Interferência religiosa no Estado afasta fiéis/Rússia – Por Maria Fedoríchina
Pesquisa revela mudança radical
de atitude em relação à Igreja Ortodoxa Russa ao longo dos últimos 25 anos.
Influência religiosa em questões administrativas e profusão de templos em
Moscou geram insatisfação e críticas entre os cidadãos. Uma pesquisa divulgada
em julho pelo Centro Nacional de Pesquisa de Opinião Pública (VTsIOM) revelou
que apenas 36% dos russos aprovam a disseminação de convicções religiosas, ao
passo que, em 1990, esse índice ultrapassava a marca dos 60%.
“A Igreja está interferindo cada
vez mais na vida privada”, critica a líder do movimento “São Petersburgo,
Capital Espiritual”, Elena Bábitch. “Não existe diálogo com a sociedade, e isso
está deixando as pessoas apreensivas e preocupadas". O mesmo levantamento também apontou
que 23% dos entrevistados veem a propagação da fé como “prejudicial para a
sociedade”, enquanto, há 25 anos, essa opinião não era sustentada por mais de
5% dos russos.
“Hoje a Igreja está mais
preocupada em fazer negócio do que em trabalhar com a população, ela tem mais
interesse por projetos financiados pelo Estado”, justifica Bábitch. Pela Constituição Federal, a
Rússia é um país laico. Há alguns dias, porém, a Câmara de Auditoria e a Igreja
Ortodoxa Russa assinaram um acordo de cooperação no combate à corrupção.
Recentemente, a Província
Eclesiástica de São Petersburgo também pediu às autoridades municipais que a
Catedral de Santo Isaac passe a ser de usufruto livre e ilimitado da Igreja
Ortodoxa Russa.
O pedido recebeu uma enxurrada de
críticas de defensores do patrimônio público e cidadãos, que temem que um dos
principais símbolos da cidade venha a ter acesso restrito.
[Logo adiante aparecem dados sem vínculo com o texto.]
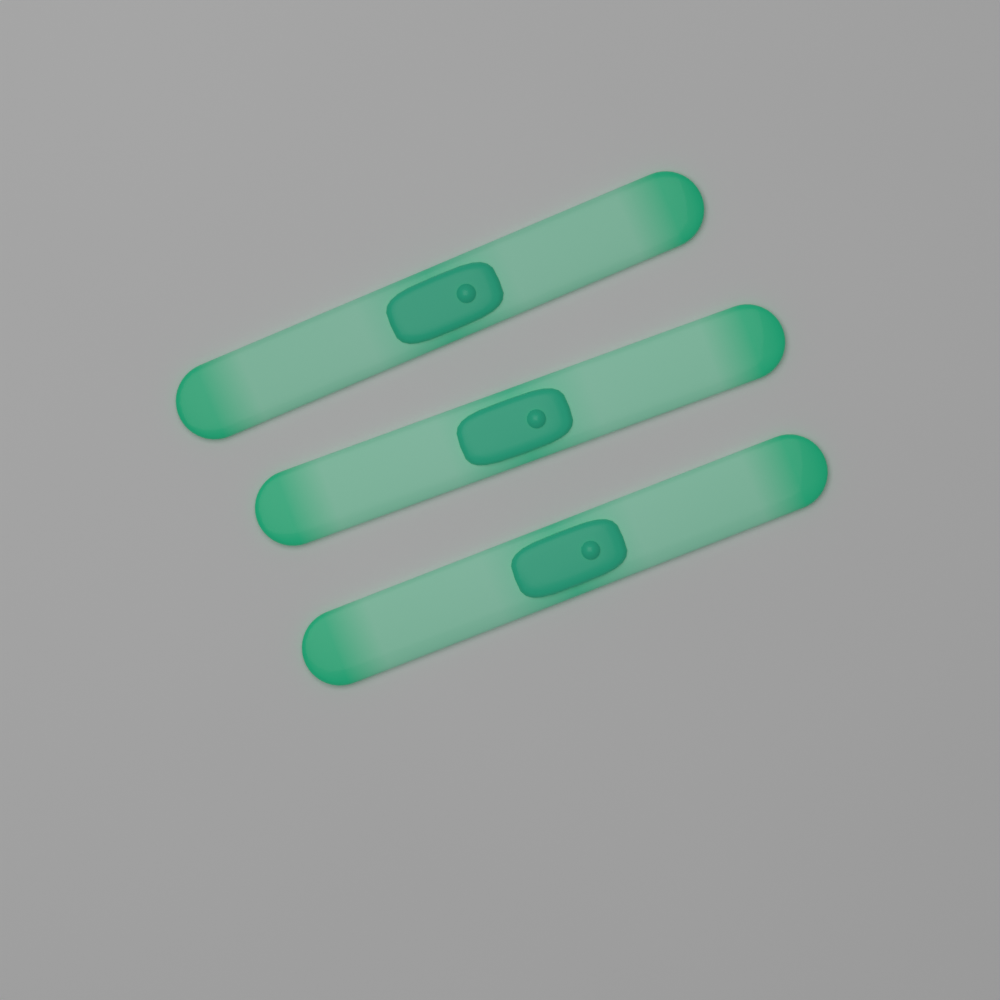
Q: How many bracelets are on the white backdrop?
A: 3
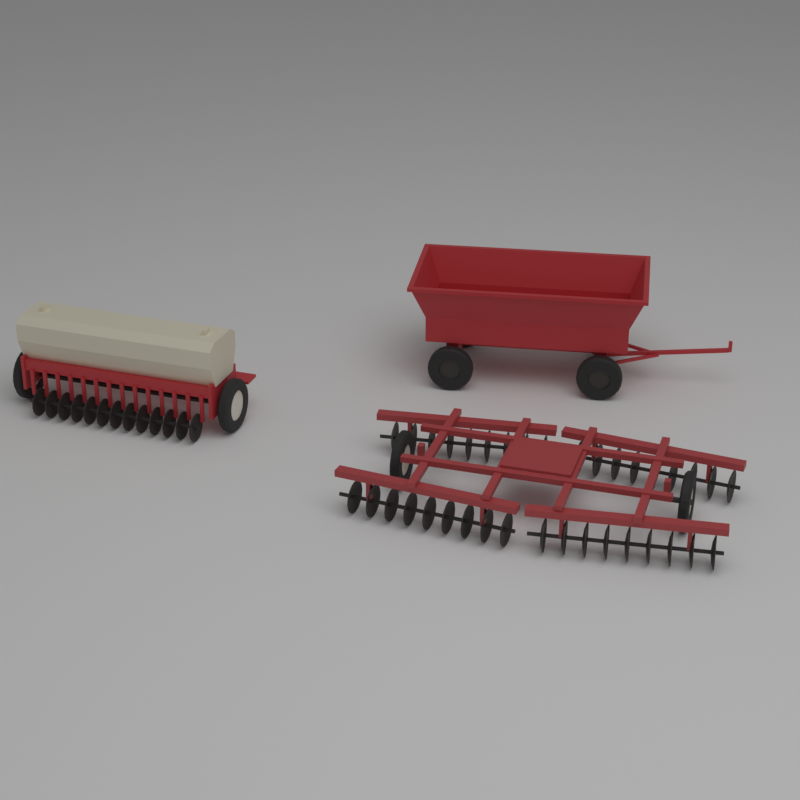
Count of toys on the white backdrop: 3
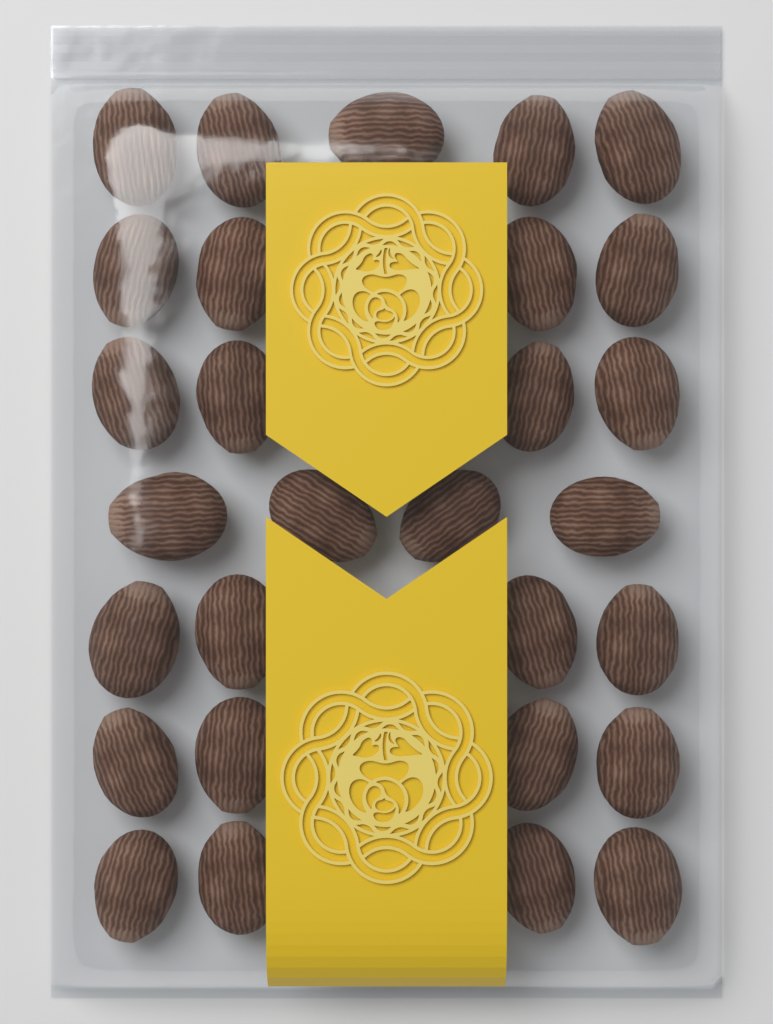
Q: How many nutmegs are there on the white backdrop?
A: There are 29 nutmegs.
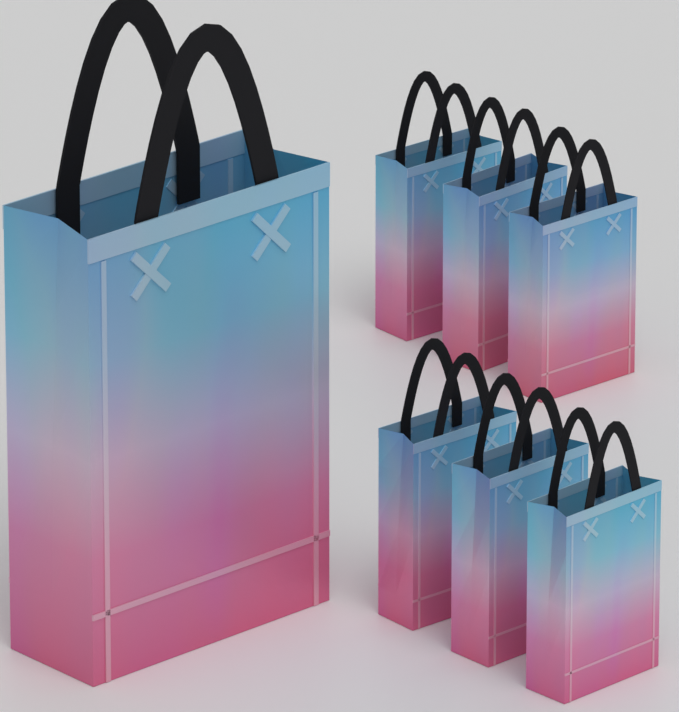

“Ela nunca pertenceu à Igreja,
foi sempre propriedade do Estado, construída com dinheiro público. Temos medo
de perdê-la como museu, como atração turística”, diz Bábitch.
Templo vs Parque
Moscou possui, entre igrejas e
capelas, mais de 1.000 templos. Grande parte das novas construções se deve ao
programa “200 igrejas”, que tem por objetivo garantir locais de culto a curta
distância para toda a população da capital.
Porém, segundo o estudo do
VTsIOM, 18% dos russos se opõem à construção de uma igreja da fé que professam
perto de casa e 43% são contra o aparecimento de templos de outras religiões na
vizinhança.
“Estamos assistindo a uma
construção desenfreada de igrejas, e as pessoas não concordam com isso”,
critica Bábitch. “Tomam o espaço de parques e locais de lazer, embora a cidade
já tenha muitas igrejas. Mesmo agora, ficam meio às moscas, com pouquíssimas
pessoas nos cultos”.
O moscovita Anton Vassiliev conta
que em frente à sua casa, nas imediações do metrô Bábuchkinskaia, havia um
parque com uma lagoa. “Era o único lugar onde dava para passear com os filhos
e, no inverno, costumávamos descer as colinas do parque de trenó. Agora
cercaram a área toda e vão construir uma igreja ali”, diz.
Segundo Vassiliev, os moradores
da região chegaram a registrar uma reclamação junto à prefeitura, mas não houve
resposta. “Eu sou um homem de fé e não vejo problema em andar 15 minutos para
chegar à igreja mais próxima, não entendo por que construir um bem no parque”.
Fé sem Igreja
Apesar de os russos terem
começado a separar o conceito de Igreja e fé nos últimos anos, isso não
significa que as pessoas deixaram de crer em valores religiosos.
Ainda segundo o levantamento do
VTsIOM, 55% dos entrevistados acreditam que a fé os ajuda na vida. Já em 1990,
apenas 23% dos russos compartilhavam dessa opinião. “São muito mais as pessoas de fé,
que acreditam em Deus, do que aquelas que frequentam as igrejas e cumprem os
preceitos canônicos”, sugere a psicóloga Elena Galítskaia.
“A fé está dentro das pessoas, no
coração, e as regras da Igreja são atributos externos. Por isso as pessoas não
sentem qualquer contradição em ver fiéis se opondo à Igreja ou à sua gestão”.